Obviously, landfills take up land space. That means precious land area that can be used for housing, or for agricultural use, or just to be left as natural reserves are now just being used to store our rubbish. Just so you know, right now we also have this major thing called Global Warming going on, and because of this, glaciers in the North and South Poles are melting like M&M's in your mouth. This causes the sea level to rise and cover even more land area that can be used for housing or crops, etc... Meanwhile human beings are breeding almost like rabbits... our world's population was 6 billion in 1999... in 2008 it's already reached 6.7 billion. We need land to plant crops to feed all these people... but WE ARE RUNNING OUT OF LAND!!! This, by the way, is also a reason why I don't want to have kids. My apologies to my future hubby if you or your parents are the old fashioned type who must have kids to carry on the family name or whatever hogwash like that. Poorly managed landfills also produce methane. Methane is a greenhouse gas that when released to the atmosphere increases Global Warming. In fact, all of the greenhouses gases floating around, methane is most POWderful coz' it holds the most heat. In fact, Mr. Methane has 23 times the global warming potential of it's closest competitor, Mr. Carbon Dioxide. In landfills, however, most of the methane produced by the accumulated rubbish can't be released directly to the air coz', well, there's too much rubbish on top of the gas. So methane builds up inside landfills over time. And methane is also flammable. So guess what might happen at a landfill if some smart aleck comes along and tosses his cigarette butt on it? Landfill go BOOM.

That's a picture of a landfill fire and a very hapless fireman, by the way. Landfill fires have happened in Malaysian landfills, at Hulu Langat, Kepong, and God knows where else. Too bad I couldn't find a picture off those, so this will suffice.

3) Plastic, glass, tin and all these recyclable materials take ages to break down. I'm sure you know that by now.

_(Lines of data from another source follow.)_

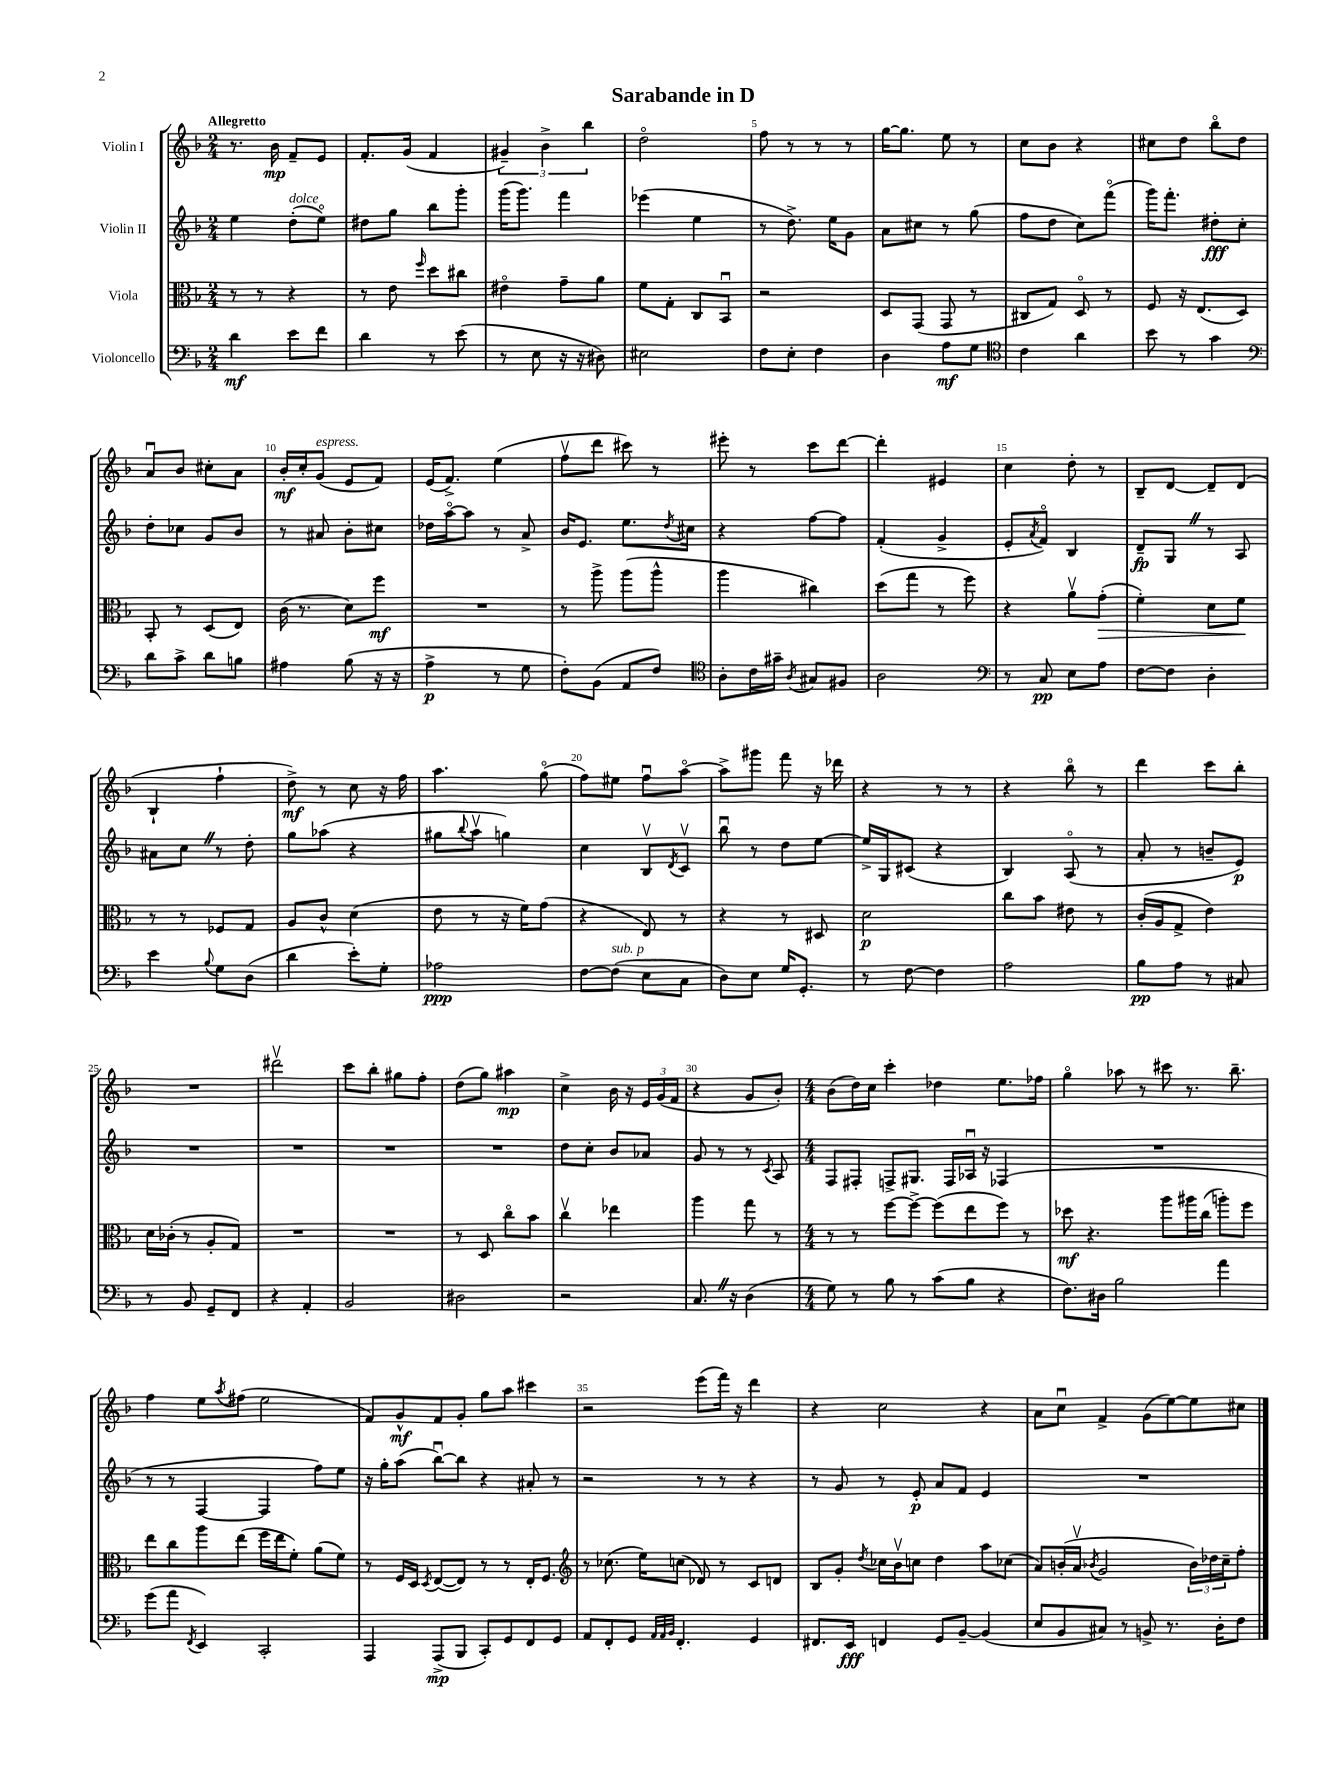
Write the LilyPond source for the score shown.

\header { title = "Sarabande in D" }
<<
\new StaffGroup <<
\new Staff = "s0" \with { instrumentName = "Violin I" } {
    \clef treble \key f \major \numericTimeSignature \time 2/4 \tempo "Allegretto"
    r8. bes'16\mp f'8-- e'8 |
    f'8.-. g'16( f'4 |
    \tuplet 3/2 { gis'4--) bes'4-> bes''4 } |
    d''2\flageolet |
    f''8 r8 r8 r8 |
    g''16~ g''8. e''8 r8 |
    c''8 bes'8 r4 |
    cis''8 d''8 bes''8\flageolet d''8 |
    a'8\downbow bes'8 cis''8-. a'8 |
    bes'16-.\mf c''16-. g'8^\markup { \italic "espress." }( e'8 f'8) |
    e'16( f'8.->) e''4( |
    f''8\upbow d'''8 cis'''8) r8 |
    eis'''8-. r8 c'''8 d'''8~ |
    d'''4-. eis'4 |
    c''4 d''8-. r8 |
    bes8-- d'8~ d'8-- d'8( |
    bes4-! f''4-! |
    d''8->\mf) r8 c''8 r16 f''16 |
    a''4. g''8\flageolet( |
    f''8) eis''8 f''8\downbow a''8~\flageolet |
    a''8-> gis'''8 f'''8 r16 des'''16 |
    r4 r8 r8 |
    r4 bes''8\flageolet r8 |
    d'''4 c'''8 bes''8-. |
    R2 |
    dis'''2\upbow |
    c'''8 bes''8-. gis''8 f''8-. |
    d''8( g''8) ais''4\mp |
    c''4-> bes'16 r16 \tuplet 3/2 { e'16 g'16( f'16 } |
    r4 g'8 bes'8-.) |
    \numericTimeSignature \time 4/4 bes'8( d''16) c''16 c'''4-. des''4 e''8. fes''16 |
    g''4\flageolet aes''8 r8 cis'''8 r8. bes''8.-- |
    f''4 e''8 \acciaccatura { a''8 } fis''8( e''2 |
    f'8) g'8-^\mf f'8 g'8-. g''8 a''8 cis'''4 |
    r2 e'''8( f'''16) r16 d'''4 |
    r4 c''2 r4 |
    a'8 c''8\downbow f'4-> g'8( e''8~) e''8 cis''8 \bar "|." |
}
\new Staff = "s1" \with { instrumentName = "Violin II" } {
    \clef treble \key f \major \numericTimeSignature \time 2/4
    e''4 d''8-.^\markup { \italic "dolce" }( e''8\flageolet) |
    dis''8 g''8 bes''8 g'''8-. |
    g'''16( g'''8.) f'''4 |
    ees'''4( e''4 |
    r8 d''8.->) e''16 g'8 |
    a'8 cis''8 r8 g''8( |
    f''8 d''8 c''8) f'''8\flageolet( |
    g'''16) f'''8.-. dis''8-.\fff c''8-. |
    d''8-. ces''8 g'8 bes'8 |
    r8 ais'8 bes'8-. cis''8 |
    des''16 a''16~\flageolet a''8 r8 a'8-> |
    bes'16 e'8. e''8. \acciaccatura { d''8 } cis''16 |
    r4 f''8~ f''8 |
    f'4-.( g'4-> |
    e'8-. \acciaccatura { a'8 } f'8\flageolet) bes4 |
    d'8--\fp g8 \once \override BreathingSign.text = \markup { \musicglyph "scripts.caesura.straight" } \breathe r8 a8 |
    ais'8 c''8 \once \override BreathingSign.text = \markup { \musicglyph "scripts.caesura.straight" } \breathe r8 d''8-. |
    g''8 aes''8( r4 |
    gis''8 \appoggiatura { bes''8 } a''8\upbow g''4) |
    c''4 bes8\upbow \acciaccatura { d'8 } c'8\upbow |
    bes''8\downbow r8 d''8 e''8~ |
    e''16-> g16 cis'8( r4 |
    bes4) a8\flageolet( r8 |
    a'8-. r8 b'8-- e'8\p) |
    R2 |
    R2 |
    R2 |
    R2 |
    d''8 c''8-. bes'8 aes'8 |
    g'8 r8 r8 \acciaccatura { c'8 } a8 |
    \numericTimeSignature \time 4/4 f8 fis8-. f8-> gis8. f16 aes16\downbow r16 fes4( |
    R1 |
    r8 r8 f4~ f4 f''8) e''8 |
    r16 g''16-. a''8( bes''8~\downbow) bes''8 r4 ais'8-. r8 |
    r2 r8 r8 r4 |
    r8 g'8 r8 e'8-.\p a'8 f'8 e'4 |
    R1 \bar "|." |
}
\new Staff = "s2" \with { instrumentName = "Viola" } {
    \clef alto \key f \major \numericTimeSignature \time 2/4
    r8 r8 r4 |
    r8 e'8 \grace { f''16 } d''8 cis''8 |
    eis'4\flageolet g'8-- a'8 |
    f'8 g8-. c8 bes,8\downbow |
    r2 |
    d8 g,8( g,8 r8 |
    cis8 g8) d8\flageolet r8 |
    f8 r16 e8.( d8) |
    bes,8-. r8 d8( e8) |
    c'16( r8. d'8) f''8\mf |
    R2 |
    r8 a''8-> a''8( a''8-^ |
    a''4 cis''4) |
    d''8( g''8 r8 f''8) |
    r4 a'8\upbow g'8-.\>( |
    f'4-.) d'8 f'8\! |
    r8 r8 fes8 g8 |
    a8 c'8-^ d'4( |
    e'8 r8 r16 f'16) g'8( |
    r4 e8) r8 |
    r4 r8 dis8 |
    d'2\p |
    c''8 bes'8 eis'8 r8 |
    c'16-.( a16 g8-> e'4) |
    d'16 ces'16-.( r8 a8-. g8) |
    R2 |
    R2 |
    r8 d8 c''8\flageolet bes'8 |
    c''4\upbow ees''4 |
    a''4 g''8 r8 |
    \numericTimeSignature \time 4/4 r8 r8 f''8~ f''8~-> f''8( e''8 f''8) r8 |
    des''8\mf r4. a''8 ais''16 c''16( a''8-.) f''8 |
    e''8 c''8 a''8 e''8( f''16 e''16 f'8-.) a'8( f'8) |
    r8 f16 d16 \acciaccatura { d8 } e8~( e8) r8 r8 e16-. f8. |
    \clef treble r8 ces''8.( e''16) c''8( des'8) r8 c'8 d'8 |
    bes8 g'8-. \acciaccatura { d''8 } ces''16 bes'16\upbow c''8 d''4 a''8 ces''8( |
    a'8) b'16-.( a'16\upbow \acciaccatura { bes'8 } g'2 \tuplet 3/2 { bes'16) des''16 c''16-- } f''8-. \bar "|." |
}
\new Staff = "s3" \with { instrumentName = "Violoncello" } {
    \clef bass \key f \major \numericTimeSignature \time 2/4
    d'4\mf e'8 f'8 |
    d'4 r8 e'8( |
    r8 e8 r16 r16 dis8) |
    eis2 |
    f8 e8-. f4 |
    d4 a8\mf g8 |
    \clef tenor c'4 a'4 |
    bes'8 r8 g'4 |
    \clef bass d'8 c'8-> d'8 b8 |
    ais4 bes8( r16 r16 |
    a4->\p r8 g8 |
    f8-.) bes,8( a,8 f8) |
    \clef tenor a8-. c'16 gis'16-- \acciaccatura { a8 } gis8 fis8 |
    a2 |
    \clef bass r8 c8\pp e8 a8 |
    f8~ f8 d4-. |
    e'4 \appoggiatura { bes8 } g8 d8( |
    d'4 e'8-.) g8-. |
    aes2\ppp |
    f8~ f8^\markup { \italic "sub. p" }( e8 c8 |
    d8) e8 g16 g,8.-. |
    r8 f8~ f4 |
    a2 |
    bes8\pp a8 r8 cis8 |
    r8 bes,8 g,8-- f,8 |
    r4 a,4-. |
    bes,2 |
    dis2 |
    r2 |
    c8. \once \override BreathingSign.text = \markup { \musicglyph "scripts.caesura.straight" } \breathe r16 d4( |
    \numericTimeSignature \time 4/4 g8) r8 bes8 r8 c'8( bes8 r4 |
    f8.) dis16 bes2 a'4 |
    g'8( a'8 \acciaccatura { f,8 } e,4) c,2-. |
    a,,4 a,,8->\mp( bes,,8 c,8-.) g,8 f,8 g,8 |
    a,8 f,8-. g,8 \grace { a,32 a,32 bes,32 } f,4.-. g,4 |
    fis,8. e,16\fff f,4 g,8 bes,8~-- bes,4( |
    e8 bes,8 cis8) r8 b,8-> r8. d16-. f8 \bar "|." |
}
>>
>>
\layout { \context { \Score \override BarNumber.break-visibility = ##(#f #t #t) barNumberVisibility = #(every-nth-bar-number-visible 5) } }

What you may not know is that
plastic does not biodegrade, it photodegrades. Meaning it doesn't break down to its constituents which are quite harmless, but instead just breaks into itty bitty toxic bits of plastic. These itty bitty bits of toxicness go into the land and water, get eaten by fish and other animals, which get eaten by bigger fish or animals, and meanwhile all the fish and animals, both big and small alike, get eaten by....(drumroll please....) US! Hence you or your kids end up getting lots of toxic bits of plastic accumulating in yourselves. That's probably not too good for health. That's just for plastic. I'm not too sure what happens to glass and metal... and I'm not too keen to find out right now.

Yesterday was was National Recycling Day in Malaysia. For all intents and purposes, I should have been able to go around to everyone I know and say "Happy Recycling!". Of course, that didn't happen, coz' for one, most people don't know it it was National Recycling Day in the first place, and second, most people don't recycle, and I would've just gotten lots of weird looks. Heck, I didn't even know it was National Recycling Day until my boss told me to attend this presentation on recycling that was being held at HQ in conjunction with this day. My company is starting to get big on the 3R's (Reduce, Reuse, Recycle) and I'm part of the team working to make the project a success... but it's an uphill climb coz' it's never easy to change the mindsets of people. But after working on this and learning more of the facts, I learned that the problem is just getting REALLY bad.

So people, hopefully I've inspired (or scared) you enough to want to start sorting your trash from now on. And I just got to say this.... Happy Belated Recycling Day!